The nonvolatile resistive switching memristor with Co-Ni layered double hydroxide hybrid nanosheets and its application as a artificial synapse

Because of its excellent electrical properties and promising application prospects, two-dimensional materials have attracted extensive research interests of researchers. Among them, Co-Ni layered double hydroxide (LDH) has semiconductor properties and has been widely studied in super capacitor. However, there are few reports about 2D Co-Ni LDHs materials as memristors. In this work, a memristor based on Co-Ni LDHs hybrid nanosheets is reported. After electroforming, Al/Co-Ni LDHs/Al devices exhibit nonvolatile resistance switching behavior.

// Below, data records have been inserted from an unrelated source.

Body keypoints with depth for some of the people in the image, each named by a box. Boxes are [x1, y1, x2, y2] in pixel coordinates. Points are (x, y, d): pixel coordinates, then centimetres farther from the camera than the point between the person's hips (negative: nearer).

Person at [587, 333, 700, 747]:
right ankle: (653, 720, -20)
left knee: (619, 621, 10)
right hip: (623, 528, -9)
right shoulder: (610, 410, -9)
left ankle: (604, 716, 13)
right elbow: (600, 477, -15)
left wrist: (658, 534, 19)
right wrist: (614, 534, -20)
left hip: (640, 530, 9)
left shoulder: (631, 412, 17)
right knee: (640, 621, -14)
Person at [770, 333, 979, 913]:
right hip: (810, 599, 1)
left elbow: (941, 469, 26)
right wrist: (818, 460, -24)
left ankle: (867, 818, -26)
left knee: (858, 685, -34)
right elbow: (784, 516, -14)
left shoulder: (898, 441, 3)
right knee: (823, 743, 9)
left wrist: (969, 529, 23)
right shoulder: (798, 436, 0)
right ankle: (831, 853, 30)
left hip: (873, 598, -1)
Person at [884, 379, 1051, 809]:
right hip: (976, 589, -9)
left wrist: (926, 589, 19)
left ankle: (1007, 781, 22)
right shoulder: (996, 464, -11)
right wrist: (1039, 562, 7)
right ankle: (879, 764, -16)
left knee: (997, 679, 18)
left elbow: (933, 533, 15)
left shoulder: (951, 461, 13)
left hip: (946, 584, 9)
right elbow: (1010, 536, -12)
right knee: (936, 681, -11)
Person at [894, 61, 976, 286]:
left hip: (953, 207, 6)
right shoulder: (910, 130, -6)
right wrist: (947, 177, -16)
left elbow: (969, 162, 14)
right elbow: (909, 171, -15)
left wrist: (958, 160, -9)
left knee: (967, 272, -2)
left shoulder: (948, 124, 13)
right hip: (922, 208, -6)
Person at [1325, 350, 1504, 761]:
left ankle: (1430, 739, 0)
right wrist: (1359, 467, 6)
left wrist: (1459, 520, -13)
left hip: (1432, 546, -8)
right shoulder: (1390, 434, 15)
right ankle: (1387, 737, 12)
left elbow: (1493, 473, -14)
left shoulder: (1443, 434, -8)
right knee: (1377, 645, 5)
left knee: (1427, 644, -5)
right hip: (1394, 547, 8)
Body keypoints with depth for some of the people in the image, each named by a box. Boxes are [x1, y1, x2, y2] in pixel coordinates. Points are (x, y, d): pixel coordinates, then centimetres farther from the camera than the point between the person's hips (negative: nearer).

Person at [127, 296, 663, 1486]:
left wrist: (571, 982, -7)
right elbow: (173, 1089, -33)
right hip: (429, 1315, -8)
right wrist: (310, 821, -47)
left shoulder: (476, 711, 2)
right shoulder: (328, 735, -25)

More importantly, multiple progressive resistance switches could be achieved by adjusting the duration or amplitude of the applied pulse (less than the set threshold voltage to prevent a sudden setting process). Given its gradual resistive switching, Co-Ni LDHs-based memristors were used to simulate synaptic function in biology, including: learning and forgetting process, STP and LTP, PPF characteristics, and STDP. By studying the microstructure, it is proposed that the O vacancy is the physical mechanism of the resistance switch behavior. This work reveals that Co-Ni LDH nanosheets have excellent application potential in memristors, which may open the door to more functions and applications.

Automated summary

Researchers reported a memristor based on Co-Ni LDH hybrid nanosheets, showing multiple progressive resistance switches when applying pulses, which can simulate synaptic functions in biology. By studying the microstructure, the O vacancy was identified as the physical mechanism of the resistance switch behavior. This work reveals the excellent application potential of Co-Ni LDH nanosheets in memristors.